##### EXERCISE DATA #####

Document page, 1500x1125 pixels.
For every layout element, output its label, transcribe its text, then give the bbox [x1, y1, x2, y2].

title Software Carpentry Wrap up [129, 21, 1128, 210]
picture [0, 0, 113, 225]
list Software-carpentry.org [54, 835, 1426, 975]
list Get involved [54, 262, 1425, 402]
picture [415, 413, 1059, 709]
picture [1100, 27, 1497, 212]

#####

* _TASK DIRECTIONS_:
Rewrite the records above with "bbox" changed to "bounding box" and every other character left untouched.

* _EXPECTED ANSWER_:
Document page, 1500x1125 pixels.
For every layout element, output its label, transcribe its text, then give the bounding box [x1, y1, x2, y2].

title Software Carpentry Wrap up [129, 21, 1128, 210]
picture [0, 0, 113, 225]
list Software-carpentry.org [54, 835, 1426, 975]
list Get involved [54, 262, 1425, 402]
picture [415, 413, 1059, 709]
picture [1100, 27, 1497, 212]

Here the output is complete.